Source material START

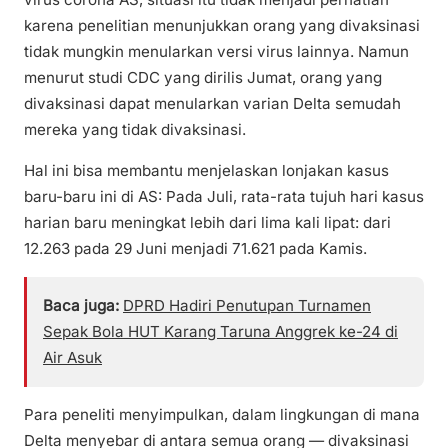
karena penelitian menunjukkan orang yang divaksinasi
tidak mungkin menularkan versi virus lainnya. Namun
menurut studi CDC yang dirilis Jumat, orang yang
divaksinasi dapat menularkan varian Delta semudah
mereka yang tidak divaksinasi.
Hal ini bisa membantu menjelaskan lonjakan kasus
baru-baru ini di AS: Pada Juli, rata-rata tujuh hari kasus
harian baru meningkat lebih dari lima kali lipat: dari
12.263 pada 29 Juni menjadi 71.621 pada Kamis.
Baca juga:
DPRD Hadiri Penutupan Turnamen
Sepak Bola HUT Karang Taruna Anggrek ke-24 di
Air Asuk
Para peneliti menyimpulkan, dalam lingkungan di mana
Delta menyebar di antara semua orang — divaksinasi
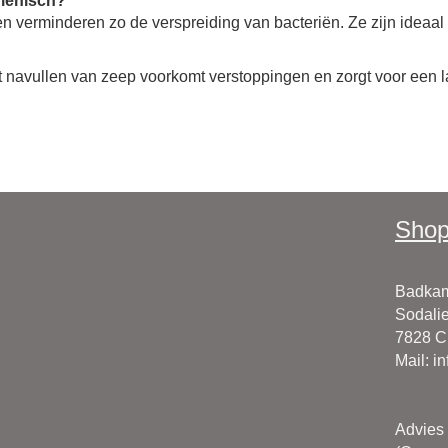
giënisch?
 verminderen zo de verspreiding van bacteriën. Ze zijn ideaal 
navullen van zeep voorkomt verstoppingen en zorgt voor een l
Shop
Badkam
Sodalie
7828 
Mail
:
i
Advies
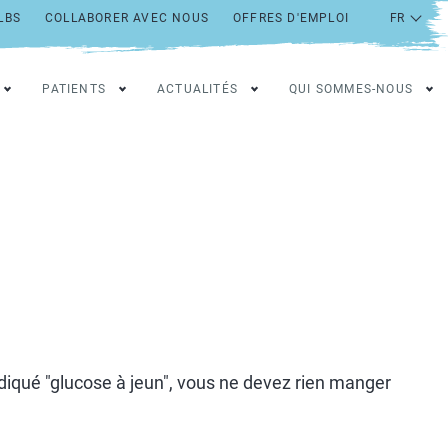
LBS
COLLABORER AVEC NOUS
OFFRES D'EMPLOI
PATIENTS
ACTUALITÉS
QUI SOMMES-NOUS
iqué "glucose à jeun", vous ne devez rien manger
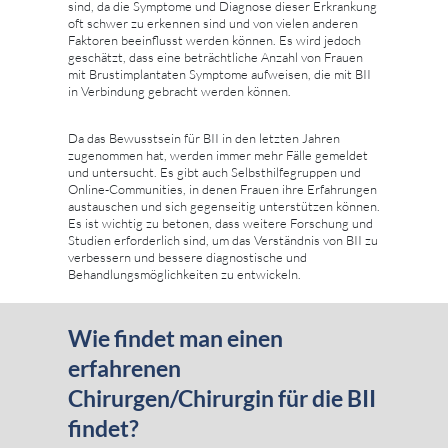
sind, da die Symptome und Diagnose dieser Erkrankung
oft schwer zu erkennen sind und von vielen anderen
Faktoren beeinflusst werden können. Es wird jedoch
geschätzt, dass eine beträchtliche Anzahl von Frauen
mit Brustimplantaten Symptome aufweisen, die mit BII
in Verbindung gebracht werden können.
Da das Bewusstsein für BII in den letzten Jahren
zugenommen hat, werden immer mehr Fälle gemeldet
und untersucht. Es gibt auch Selbsthilfegruppen und
Online-Communities, in denen Frauen ihre Erfahrungen
austauschen und sich gegenseitig unterstützen können.
Es ist wichtig zu betonen, dass weitere Forschung und
Studien erforderlich sind, um das Verständnis von BII zu
verbessern und bessere diagnostische und
Behandlungsmöglichkeiten zu entwickeln.
Wie findet man einen
erfahrenen
Chirurgen/Chirurgin für die BII
findet?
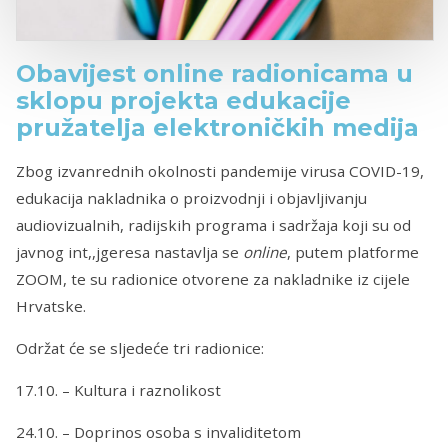
Obavijest online radionicama u
sklopu projekta edukacije
pružatelja elektroničkih medija
Zbog izvanrednih okolnosti pandemije virusa COVID-19,
edukacija nakladnika o proizvodnji i objavljivanju
audiovizualnih, radijskih programa i sadržaja koji su od
javnog int,,jgeresa nastavlja se
online
, putem platforme
ZOOM, te su radionice otvorene za nakladnike iz cijele
Hrvatske.
Održat će se sljedeće tri radionice:
17.10. – Kultura i raznolikost
24.10. – Doprinos osoba s invaliditetom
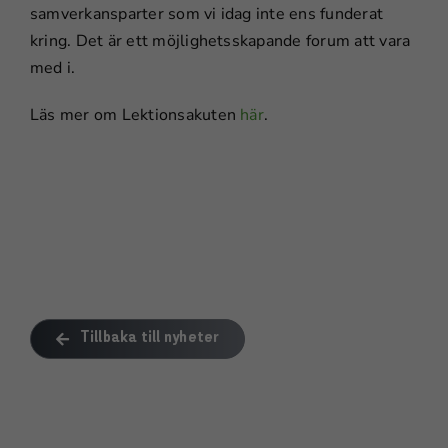
samverkansparter som vi idag inte ens funderat
kring. Det är ett möjlighetsskapande forum att vara
Marknadsföring
med i.
Genom att dela
med dig av dina
Läs mer om Lektionsakuten
här
.
intressen och ditt
beteende när du
surfar ökar du
chansen att få
se personligt
anpassat
innehåll och
erbjudanden.
Tillbaka till nyheter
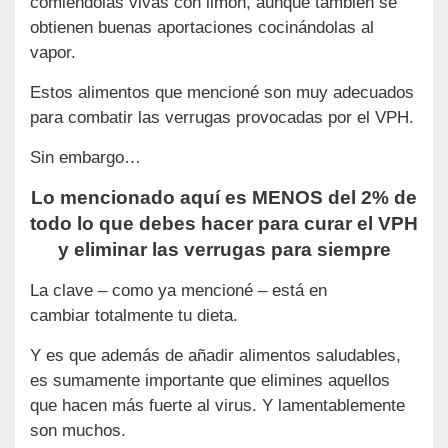
comiéndolas vivas con limón, aunque también se
obtienen buenas aportaciones cocinándolas al
vapor.
Estos alimentos que mencioné son muy adecuados
para combatir las verrugas provocadas por el VPH.
Sin embargo…
Lo mencionado aquí es MENOS del 2% de
todo lo que debes hacer para curar el VPH
y eliminar las verrugas para siempre
La clave – como ya mencioné – está en
cambiar totalmente tu dieta.
Y es que además de añadir alimentos saludables,
es sumamente importante que elimines aquellos
que hacen más fuerte al virus. Y lamentablemente
son muchos.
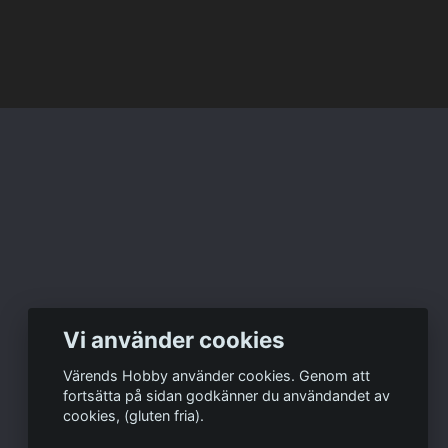
Vi använder cookies
Värends Hobby använder cookies. Genom att
fortsätta på sidan godkänner du användandet av
cookies, (gluten fria).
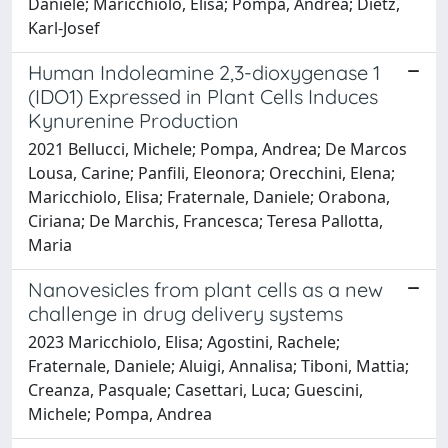
Daniele; Maricchiolo, Elisa; Pompa, Andrea; Dietz,
Karl-Josef
Human Indoleamine 2,3-dioxygenase 1
(IDO1) Expressed in Plant Cells Induces
Kynurenine Production
2021 Bellucci, Michele; Pompa, Andrea; De Marcos
Lousa, Carine; Panfili, Eleonora; Orecchini, Elena;
Maricchiolo, Elisa; Fraternale, Daniele; Orabona,
Ciriana; De Marchis, Francesca; Teresa Pallotta,
Maria
Nanovesicles from plant cells as a new
challenge in drug delivery systems
2023 Maricchiolo, Elisa; Agostini, Rachele;
Fraternale, Daniele; Aluigi, Annalisa; Tiboni, Mattia;
Creanza, Pasquale; Casettari, Luca; Guescini,
Michele; Pompa, Andrea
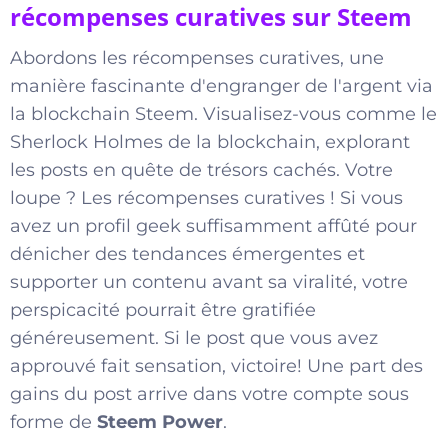
récompenses curatives sur Steem
Abordons les récompenses curatives, une
manière fascinante d'engranger de l'argent via
la blockchain Steem. Visualisez-vous comme le
Sherlock Holmes de la blockchain, explorant
les posts en quête de trésors cachés. Votre
loupe ? Les récompenses curatives ! Si vous
avez un profil geek suffisamment affûté pour
dénicher des tendances émergentes et
supporter un contenu avant sa viralité, votre
perspicacité pourrait être gratifiée
généreusement. Si le post que vous avez
approuvé fait sensation, victoire! Une part des
gains du post arrive dans votre compte sous
forme de
Steem Power
.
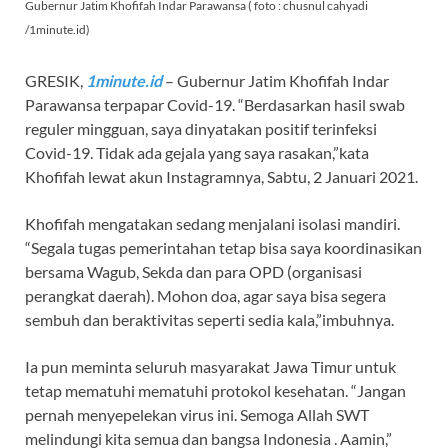
Gubernur Jatim Khofifah Indar Parawansa ( foto : chusnul cahyadi
/1minute.id)
GRESIK,
1minute.id
– Gubernur Jatim Khofifah Indar
Parawansa terpapar Covid-19. “Berdasarkan hasil swab
reguler mingguan, saya dinyatakan positif terinfeksi
Covid-19. Tidak ada gejala yang saya rasakan,”kata
Khofifah lewat akun Instagramnya, Sabtu, 2 Januari 2021.
Khofifah mengatakan sedang menjalani isolasi mandiri.
“Segala tugas pemerintahan tetap bisa saya koordinasikan
bersama Wagub, Sekda dan para OPD (organisasi
perangkat daerah). Mohon doa, agar saya bisa segera
sembuh dan beraktivitas seperti sedia kala,”imbuhnya.
Ia pun meminta seluruh masyarakat Jawa Timur untuk
tetap mematuhi mematuhi protokol kesehatan. “Jangan
pernah menyepelekan virus ini. Semoga Allah SWT
melindungi kita semua dan bangsa Indonesia . Aamin,”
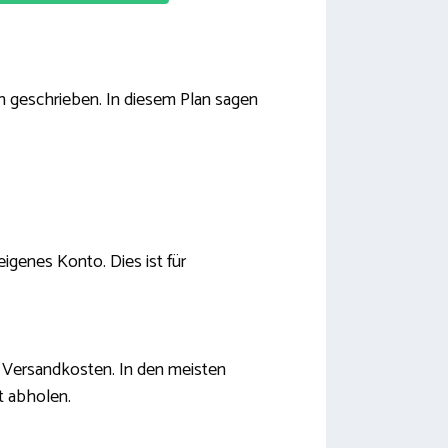
an geschrieben. In diesem Plan sagen
eigenes Konto. Dies ist für
e Versandkosten. In den meisten
t abholen.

Source material END

**Aim of the task**
Within the material above, find the part that opens with the line containing "devez rien manger" and closes with the line containing "Da das Bewusstsein", and reproduce it exactly without the pictures.

**Solution for this problem**
iqué "glucose à jeun", vous ne devez rien manger
sind, da die Symptome und Diagnose dieser Erkrankung
oft schwer zu erkennen sind und von vielen anderen
Faktoren beeinflusst werden können. Es wird jedoch
geschätzt, dass eine beträchtliche Anzahl von Frauen
mit Brustimplantaten Symptome aufweisen, die mit BII
in Verbindung gebracht werden können.
Da das Bewusstsein für BII in den letzten Jahren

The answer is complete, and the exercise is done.